The cold was leaching through his clothes. Stupid to have worn them damp. He started walking again. Up ahead was a stand of pines, whip-thin things with no shelter. He reached them and kept going. The rain was soaking through his shoes. He passed a roadside shrine, the offerings in its tin-and-glass box–a packet of Kleenex, a bottle of Claymore–as faded and dry as bones.
Lightning, and then thunder again, gigantic between the valley walls. It was becoming hard to go forward. The blacktop was plunged in downpour. He saw headlights coming up behind, stuck out one hand, shouted a filthy curse at the car and himself as it ploughed on through the rain.
He came to the one good turning. The umbrella-man’s road was sunk in mire. He climbed through the undergrowth until he reached higher ground, pulling the umbrella behind him.
He advanced with his eyes on his feet. He seemed now to be walking on water. His steps slid and skated and bit. Something–an animal? A rock?–went crashing away through the scrub. When he looked up again the road was ending. The concrete ran out where it turned. There was nothing beyond but a dirt track churned to milk.
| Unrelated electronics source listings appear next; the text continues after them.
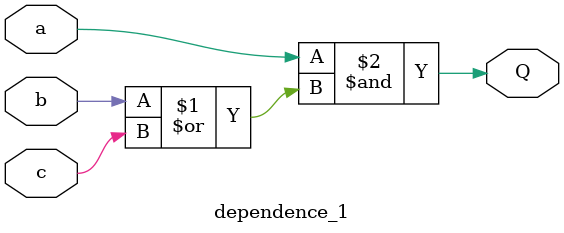
<source format=v>
module dependence_1 (
    input a, b, c,
    output Q 
);

    // a & b | ((b & c) & (b | c))
    // &=*, |=+               AB + BC(B+C)
    // Distribute             AB + BBC + BCC
    // Simplify AA = A        AB + BC + BC
    // Simplify A + A = A     AB + BC
    // Factor                 B(A+C)

    assign Q = a & (b | c);

endmodule

</source>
He stopped at the edge of the concrete. The rain pelted his scalp. He recalled Emine again, the memory forcing itself up. The sense of her was so strong it was like a presence. Emine would not be doing this. She had always been the sensible one.
He shook his head, spraying rain. There was no going on. He would have to go back the way he had come. He looked down the hill, baring his teeth, and saw a building set back in the trees.